Phoney Baloney Phone Charges
Did you know that as a customer of one of the BIG phone companies, you pay BIG bucks in phoney baloney charges. Here are a couple of examples, which I am sure that after reading you will agree they are not just "peanuts".
Subscriber Line Charge - aka FCC Charge for Network Access aka Federal Line Cost Charge. Way back in the mid 1980s the local telephone companies were allowed to charge this fee - which can be as much as $6.00 per line per month - to compensate the local telephone companies for long distance companies accessing their local lines. Note the use of the word allowed - it is not a mandatory charge, it is totally discretionary. Back when this charge was first proposed, the local telephone companies, Verizon and SBC are the largest left today, did not offer long distance, so this charge made at least some sense. Now, however, Verizon and SBC offer long distance services, and once the ATT merger with SBC is complete and the MCI merger with Verizon is complete, these two companies will probably control over 50% of the long distance market. Their market share will surely continue to increase. Whose pockets is this subsidy going into? Why SBC and Verizon's, that's whose. These two companies make BILLIONS every year, a nice chunk of which is provided by the many tens or perhaps hundreds of millions of lines they own, multiplied by $6 dollars.
Local Number Portability Charge. The FCC required the telephone companies to make numbers portable, so you and I could switch carriers and keep our original phone numbers. The big phone companies successfully lobbied the FCC to allow them to tack on a charge to everyone's phone bill to compensate them for implementing software to make number portability a reality. Due to the lobbying efforts of the big telephone companies, there is little meaningful telephone competition, so you are paying $.30 to $.40 per phone number per month basically for nothing. If a phone number is truly yours, why should you have to pay for it for years and years.
Why do these big telephone companies continue to bill you for these phoney baloney charges? Because they can. There is no meaningful local competition, and thus no market force out there forcing them to get rational about what they charge you. As monopolists have always done, they will charge as much as they can get away with.
What can all of you in the peanut gallery do? Look at the new internet-based phone companies like Vonage. If you have a high speed cable connection you can add phone service for about $25 per month. That's less than you are paying today, and there won't be any phoney baloney charges artificially increasing your monthly costs.
Now, just don't get me started about the myriad taxes you pay on your phone bill!
Subscriber Line Charge - aka FCC Charge for Network Access aka Federal Line Cost Charge. Way back in the mid 1980s the local telephone companies were allowed to charge this fee - which can be as much as $6.00 per line per month - to compensate the local telephone companies for long distance companies accessing their local lines. Note the use of the word allowed - it is not a mandatory charge, it is totally discretionary. Back when this charge was first proposed, the local telephone companies, Verizon and SBC are the largest left today, did not offer long distance, so this charge made at least some sense. Now, however, Verizon and SBC offer long distance services, and once the ATT merger with SBC is complete and the MCI merger with Verizon is complete, these two companies will probably control over 50% of the long distance market. Their market share will surely continue to increase. Whose pockets is this subsidy going into? Why SBC and Verizon's, that's whose. These two companies make BILLIONS every year, a nice chunk of which is provided by the many tens or perhaps hundreds of millions of lines they own, multiplied by $6 dollars.

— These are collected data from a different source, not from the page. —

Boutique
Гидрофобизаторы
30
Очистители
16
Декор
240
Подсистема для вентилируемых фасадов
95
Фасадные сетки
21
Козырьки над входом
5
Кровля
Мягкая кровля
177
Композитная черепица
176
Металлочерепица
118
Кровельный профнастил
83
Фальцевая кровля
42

Local Number Portability Charge. The FCC required the telephone companies to make numbers portable, so you and I could switch carriers and keep our original phone numbers. The big phone companies successfully lobbied the FCC to allow them to tack on a charge to everyone's phone bill to compensate them for implementing software to make number portability a reality. Due to the lobbying efforts of the big telephone companies, there is little meaningful telephone competition, so you are paying $.30 to $.40 per phone number per month basically for nothing. If a phone number is truly yours, why should you have to pay for it for years and years.
Why do these big telephone companies continue to bill you for these phoney baloney charges? Because they can. There is no meaningful local competition, and thus no market force out there forcing them to get rational about what they charge you. As monopolists have always done, they will charge as much as they can get away with.
What can all of you in the peanut gallery do? Look at the new internet-based phone companies like Vonage. If you have a high speed cable connection you can add phone service for about $25 per month. That's less than you are paying today, and there won't be any phoney baloney charges artificially increasing your monthly costs.
Now, just don't get me started about the myriad taxes you pay on your phone bill!
1 Comments:
We are exceptionally close to getting rid of our traditional land-line completely. It's not worth it for what we pay. We make all our long distance phone calls on our cell phones. I think the time is coming when more of us are going to say sayonara to the traditional telephone providers.